Iniciado o leilão, os lances sucedem-se a bom ritmo, alternando peças que acabam por ser arrematadas por dezenas e mesmo centenas de milhares de francos suíços. Uma mão cheia de lotes ultrapassa os seis dígitos. Mas engane-se quem pensar que cada um destes atores se mantém fiel ao lugar pelo qual optou no início. Após licitarem esta ou aquela peça, previamente identificada no catálogo e estudada com grande detalhe dias e mesmo semanas antes do leilão, levantam-se discretamente e trocam de lugar como se se preparassem para um novo ato numa qualquer ópera de Verdi. A arte da camuflagem no seu melhor género é potenciada pela legião de auxiliares que, estrategicamente posicionados, se viram discretamente para observar as movimentações dos restantes clãs atrás deles. Durante o leilão, a comunicação é intensa, seja pelo método de segregar ao ouvido ou pelo uso de telemóveis que, muitas vezes, extravasa o simples SMS para assumir a forma de autênticas conferências telefónicas, sempre sussurradas e dificilmente percetíveis quanto ao seu conteúdo.
Mais notável, ainda, parece ser o acordo tácito existente entre alguns dos mais importantes destes protagonistas para as peças mais relevantes. Se um licita um determinado modelo de grande importância, o outro abstém-se alternando-se mais tarde este processo para a peça de eleição que se segue. É indiscutível que este aparente pacto estratégico poupa aos visados dezenas, senão centenas de milhares de francos suíços, que teriam de despender a mais se licitassem uns contra os outros. Aqui, é a sobrevivência da espécie que se faz notar.
E, apesar deste mercantilismo quase profano para o purista, este grupo de dealers profissionais, por cujas mãos passaram, no passado recente, a maioria das mais importantes referências vintage da Patek Philippe, Rolex ou Vacheron Constantin, é possuidor de uma paixão e de um conhecimento assinalável.
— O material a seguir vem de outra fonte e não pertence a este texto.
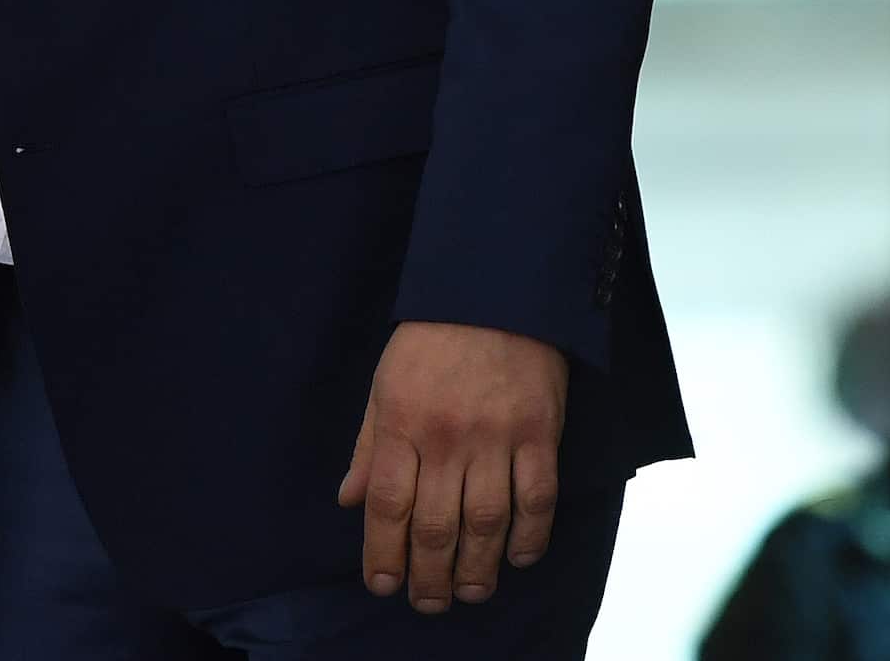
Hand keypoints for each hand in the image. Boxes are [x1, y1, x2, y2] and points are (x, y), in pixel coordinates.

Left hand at [336, 320, 567, 612]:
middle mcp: (446, 436)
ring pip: (485, 524)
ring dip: (477, 571)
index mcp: (401, 420)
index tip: (383, 584)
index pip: (386, 505)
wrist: (494, 287)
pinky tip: (517, 558)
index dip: (382, 554)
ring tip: (470, 592)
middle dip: (428, 577)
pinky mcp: (540, 433)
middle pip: (434, 526)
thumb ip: (368, 444)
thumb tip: (348, 500)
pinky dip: (529, 539)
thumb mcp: (384, 381)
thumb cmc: (431, 338)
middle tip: (428, 602)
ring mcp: (496, 436)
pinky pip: (537, 501)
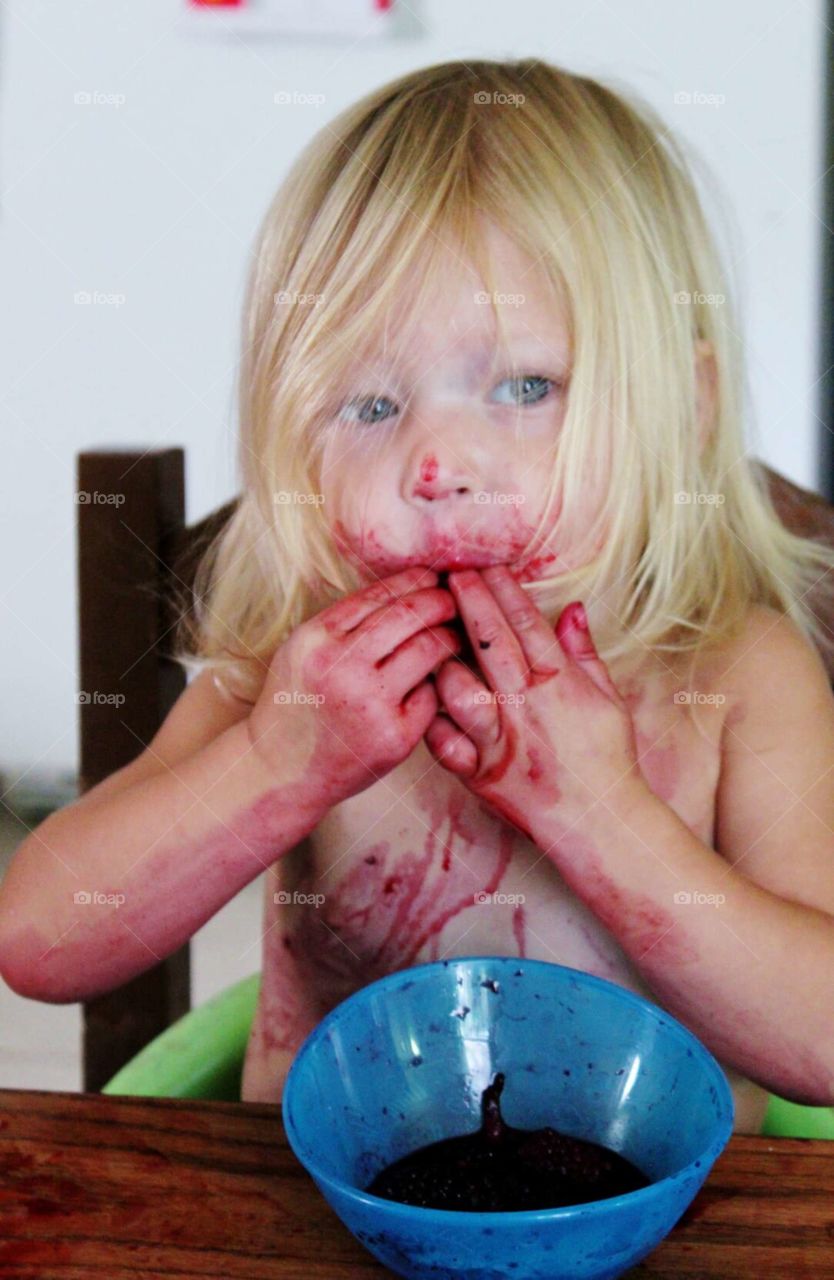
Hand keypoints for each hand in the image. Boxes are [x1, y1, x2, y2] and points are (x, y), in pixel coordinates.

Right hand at [247, 566, 460, 805]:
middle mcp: (340, 668)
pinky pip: (431, 695)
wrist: (280, 773)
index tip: (432, 577)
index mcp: (316, 640)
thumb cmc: (296, 707)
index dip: (413, 581)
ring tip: (453, 635)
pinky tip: (439, 680)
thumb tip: (402, 588)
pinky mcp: (394, 736)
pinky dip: (437, 684)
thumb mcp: (301, 653)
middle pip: (409, 614)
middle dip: (440, 601)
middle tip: (455, 600)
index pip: (377, 594)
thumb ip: (341, 624)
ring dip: (448, 636)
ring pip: (428, 649)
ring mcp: (369, 703)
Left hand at [423, 565, 644, 841]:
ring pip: (459, 688)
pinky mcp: (480, 773)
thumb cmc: (606, 758)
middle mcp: (527, 707)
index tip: (484, 565)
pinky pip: (444, 741)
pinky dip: (429, 717)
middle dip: (467, 601)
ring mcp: (500, 741)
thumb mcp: (608, 699)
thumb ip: (585, 652)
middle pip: (490, 643)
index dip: (502, 590)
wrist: (598, 822)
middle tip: (447, 572)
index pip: (526, 625)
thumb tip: (572, 608)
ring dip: (441, 656)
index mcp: (560, 684)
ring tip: (424, 628)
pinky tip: (418, 691)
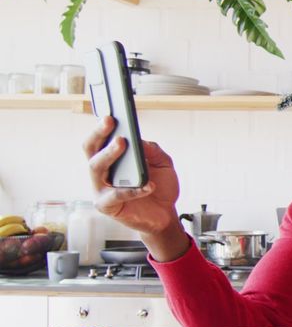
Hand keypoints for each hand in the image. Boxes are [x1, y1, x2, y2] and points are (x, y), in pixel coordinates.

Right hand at [83, 116, 188, 260]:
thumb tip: (138, 140)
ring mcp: (101, 189)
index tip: (110, 113)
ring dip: (108, 154)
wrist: (165, 214)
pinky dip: (133, 189)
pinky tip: (148, 185)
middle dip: (99, 134)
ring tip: (123, 143)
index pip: (99, 139)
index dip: (101, 126)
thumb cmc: (159, 185)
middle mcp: (102, 171)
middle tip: (110, 122)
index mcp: (111, 158)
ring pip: (95, 168)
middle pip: (90, 149)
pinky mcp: (107, 206)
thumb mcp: (162, 163)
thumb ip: (152, 150)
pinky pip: (116, 195)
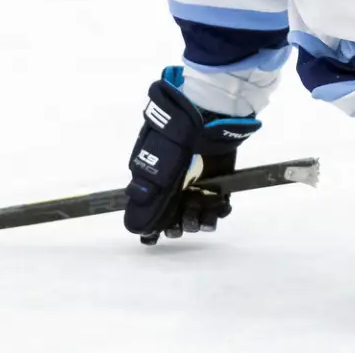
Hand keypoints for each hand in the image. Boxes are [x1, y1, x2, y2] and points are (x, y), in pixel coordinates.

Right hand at [124, 67, 257, 244]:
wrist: (206, 116)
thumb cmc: (175, 136)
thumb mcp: (154, 161)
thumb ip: (147, 192)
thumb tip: (135, 223)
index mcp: (156, 182)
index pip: (152, 212)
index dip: (152, 228)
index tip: (153, 239)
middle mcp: (176, 187)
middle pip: (175, 218)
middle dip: (177, 226)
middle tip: (181, 223)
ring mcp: (198, 185)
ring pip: (196, 215)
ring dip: (198, 221)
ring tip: (200, 215)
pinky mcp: (219, 183)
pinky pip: (219, 207)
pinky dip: (219, 211)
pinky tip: (218, 207)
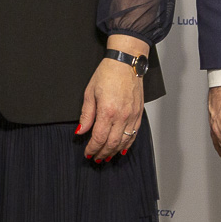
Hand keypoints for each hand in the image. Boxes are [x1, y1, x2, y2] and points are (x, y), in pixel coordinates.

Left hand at [78, 35, 147, 161]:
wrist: (126, 62)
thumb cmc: (107, 74)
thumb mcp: (90, 92)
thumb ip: (86, 114)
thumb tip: (80, 131)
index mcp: (107, 111)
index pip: (99, 138)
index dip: (92, 148)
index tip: (87, 154)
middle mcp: (122, 116)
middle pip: (112, 143)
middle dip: (103, 153)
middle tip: (96, 159)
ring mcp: (132, 116)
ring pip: (124, 141)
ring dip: (114, 151)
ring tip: (107, 157)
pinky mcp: (139, 113)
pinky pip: (134, 134)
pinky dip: (127, 144)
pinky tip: (121, 148)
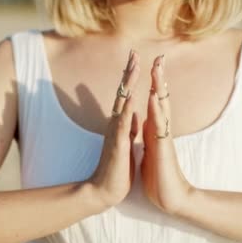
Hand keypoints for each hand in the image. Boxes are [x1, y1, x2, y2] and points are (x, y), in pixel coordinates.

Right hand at [87, 50, 139, 207]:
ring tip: (133, 66)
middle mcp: (116, 124)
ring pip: (122, 103)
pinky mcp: (118, 145)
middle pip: (122, 93)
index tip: (136, 59)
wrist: (105, 190)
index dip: (131, 78)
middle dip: (128, 73)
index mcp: (121, 124)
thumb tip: (133, 115)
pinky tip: (131, 100)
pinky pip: (123, 126)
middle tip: (134, 53)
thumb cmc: (117, 169)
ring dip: (128, 85)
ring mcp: (116, 133)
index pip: (126, 96)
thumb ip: (128, 129)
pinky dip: (127, 112)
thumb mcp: (126, 143)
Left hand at [140, 54, 193, 214]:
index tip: (151, 65)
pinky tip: (154, 98)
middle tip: (159, 57)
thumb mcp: (149, 150)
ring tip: (158, 69)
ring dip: (160, 89)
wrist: (169, 198)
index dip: (153, 85)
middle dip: (159, 79)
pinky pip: (159, 126)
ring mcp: (163, 138)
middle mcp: (161, 131)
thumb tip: (143, 121)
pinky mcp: (164, 149)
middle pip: (161, 100)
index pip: (154, 102)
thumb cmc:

Capazes de identificar em segundos um modelo obscuro ou um componente não original e corrigir o perito mais tarimbado da Phillips, Christie’s ou Sotheby’s, são eles próprios uma montra do setor ao usar no pulso os mais raros exemplares dos melhores nomes da relojoaria suíça. Newman, Killy, Ref. 1518 ou Ref. 2499 são apenas exemplos de alcunhas de linhas e referências importantes que parecem ter saltado diretamente dos catálogos dos leiloeiros para os seus pulsos.
O mercado tem vindo a apoiar esta ascensão fulgurante dos vintage com recordes sucessivos a serem batidos, e os leilões do passado fim de semana vieram mais uma vez confirmar esta avaliação. Mas o êxito destes dealers, que são eles próprios uma fonte de dinamização do mercado, não poderia subsistir sem que do outro lado houvesse um consumidor e colecionador cada vez mais ávido de peças relevantes e com história, cujo número e interesse parece crescer de forma proporcional à queda de um certo segmento de relojoaria contemporânea, vítima de abusos sucessivos praticados ao longo dos últimos 10 anos.
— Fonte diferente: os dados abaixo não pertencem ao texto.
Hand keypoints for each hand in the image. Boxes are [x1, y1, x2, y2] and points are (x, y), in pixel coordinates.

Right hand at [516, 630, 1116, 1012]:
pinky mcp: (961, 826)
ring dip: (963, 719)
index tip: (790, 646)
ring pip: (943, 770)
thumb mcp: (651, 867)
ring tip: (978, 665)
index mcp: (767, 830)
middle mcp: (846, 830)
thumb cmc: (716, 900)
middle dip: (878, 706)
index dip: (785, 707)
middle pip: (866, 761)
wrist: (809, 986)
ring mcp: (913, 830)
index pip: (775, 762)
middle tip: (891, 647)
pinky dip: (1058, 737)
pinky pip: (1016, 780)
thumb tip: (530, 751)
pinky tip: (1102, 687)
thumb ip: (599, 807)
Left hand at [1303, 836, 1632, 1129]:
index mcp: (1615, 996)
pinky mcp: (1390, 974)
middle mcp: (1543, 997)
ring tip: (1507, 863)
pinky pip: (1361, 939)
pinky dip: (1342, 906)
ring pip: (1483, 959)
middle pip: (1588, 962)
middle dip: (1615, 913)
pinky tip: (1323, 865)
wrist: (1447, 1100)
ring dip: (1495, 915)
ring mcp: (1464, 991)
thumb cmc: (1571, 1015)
E, com tudo isto, falta saber quais foram as deceções e as estrelas desta última sessão de leilões de Genebra, onde se bateram diversos recordes do mundo, alguns a raiar mesmo o absurdo. Nada mais fácil – se, por um lado, pode saber mais aqui no site nos artigos recomendados desta semana, por outro lado, há que estar atento à próxima edição da Espiral do Tempo onde poderá ler o meu relatório sobre essas e outras maravilhas deste fascinante mundo da alta-relojoaria.
É que, como diria Sir Attenborough, “nada no mundo natural faz sentido – exceto se visto à luz da evolução”.